Instructions to follow — Reproduce the lines of the entries below word for word, from the line containing "Report, Free Sample" through the line containing "activity of AT", both lines included.

[Dataset entries]
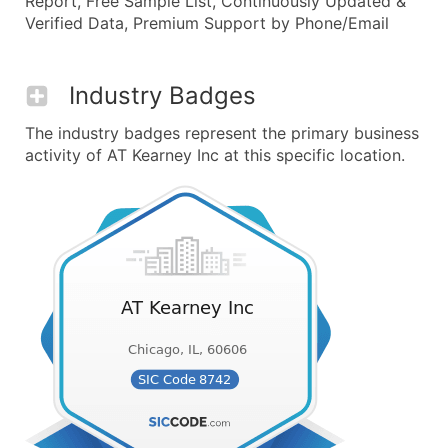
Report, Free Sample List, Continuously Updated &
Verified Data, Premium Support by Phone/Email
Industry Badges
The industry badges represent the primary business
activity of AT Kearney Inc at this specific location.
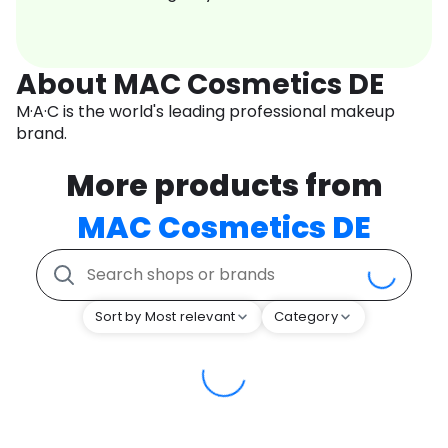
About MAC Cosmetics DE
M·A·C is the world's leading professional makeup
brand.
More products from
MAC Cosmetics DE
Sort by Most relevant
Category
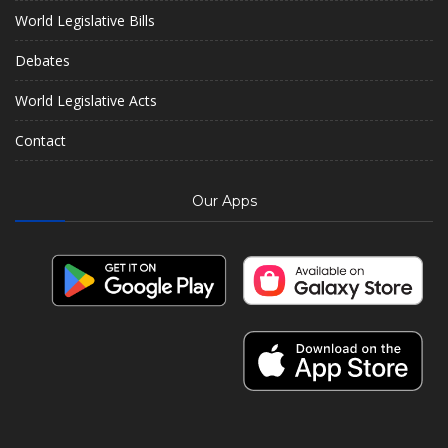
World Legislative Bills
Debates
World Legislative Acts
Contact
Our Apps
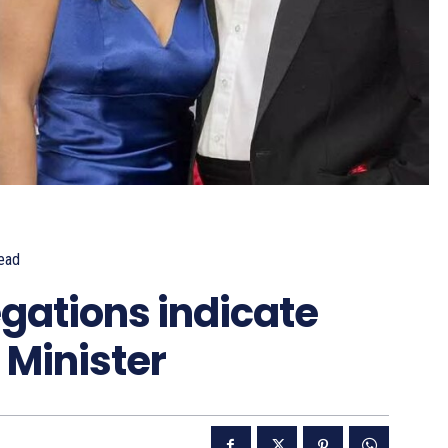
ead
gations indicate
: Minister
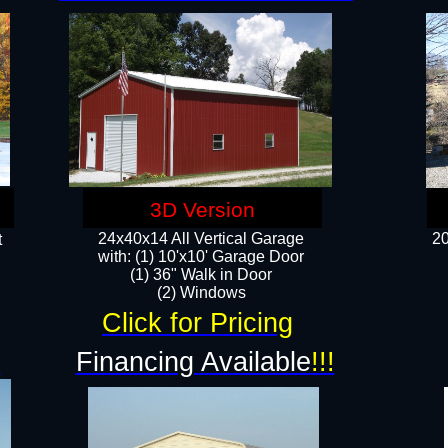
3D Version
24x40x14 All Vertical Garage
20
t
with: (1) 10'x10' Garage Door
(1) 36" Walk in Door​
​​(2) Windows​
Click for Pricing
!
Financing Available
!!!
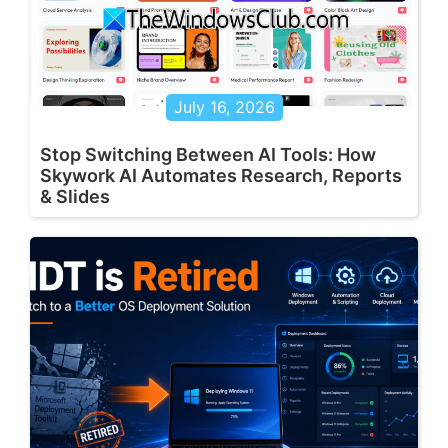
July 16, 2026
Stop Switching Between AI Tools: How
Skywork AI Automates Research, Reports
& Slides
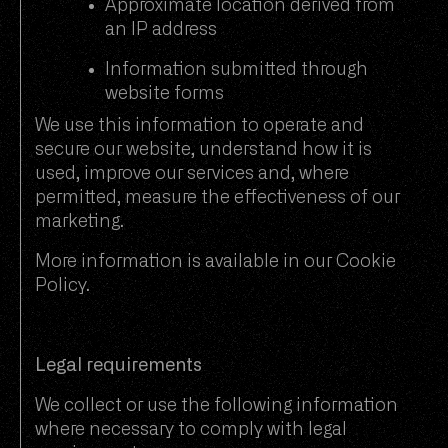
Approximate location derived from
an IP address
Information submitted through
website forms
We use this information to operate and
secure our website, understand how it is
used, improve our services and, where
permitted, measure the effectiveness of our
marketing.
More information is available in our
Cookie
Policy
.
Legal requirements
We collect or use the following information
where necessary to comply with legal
--
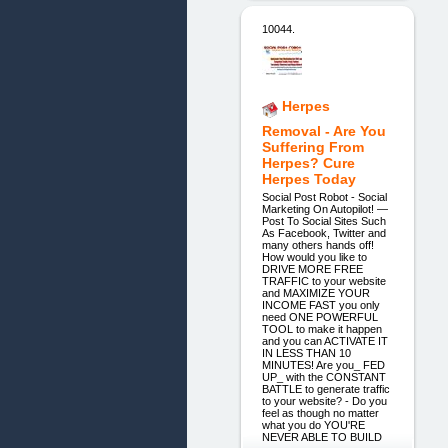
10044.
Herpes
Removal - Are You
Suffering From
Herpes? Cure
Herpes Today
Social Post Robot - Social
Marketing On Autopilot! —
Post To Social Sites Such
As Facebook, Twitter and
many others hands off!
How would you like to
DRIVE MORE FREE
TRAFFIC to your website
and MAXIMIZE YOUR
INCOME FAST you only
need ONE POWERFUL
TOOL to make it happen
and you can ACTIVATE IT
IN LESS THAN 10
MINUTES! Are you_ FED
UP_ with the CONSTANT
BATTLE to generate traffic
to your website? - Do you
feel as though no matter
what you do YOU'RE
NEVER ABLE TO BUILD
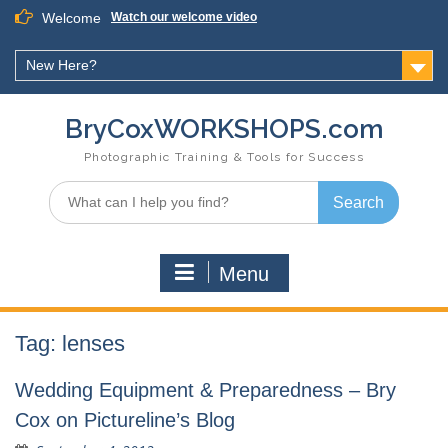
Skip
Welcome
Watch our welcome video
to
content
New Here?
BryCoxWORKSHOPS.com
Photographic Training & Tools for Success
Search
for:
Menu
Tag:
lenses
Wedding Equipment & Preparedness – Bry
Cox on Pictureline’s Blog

Result for this task —
Report, Free Sample List, Continuously Updated &
Verified Data, Premium Support by Phone/Email
Industry Badges
The industry badges represent the primary business
activity of AT Kearney Inc at this specific location.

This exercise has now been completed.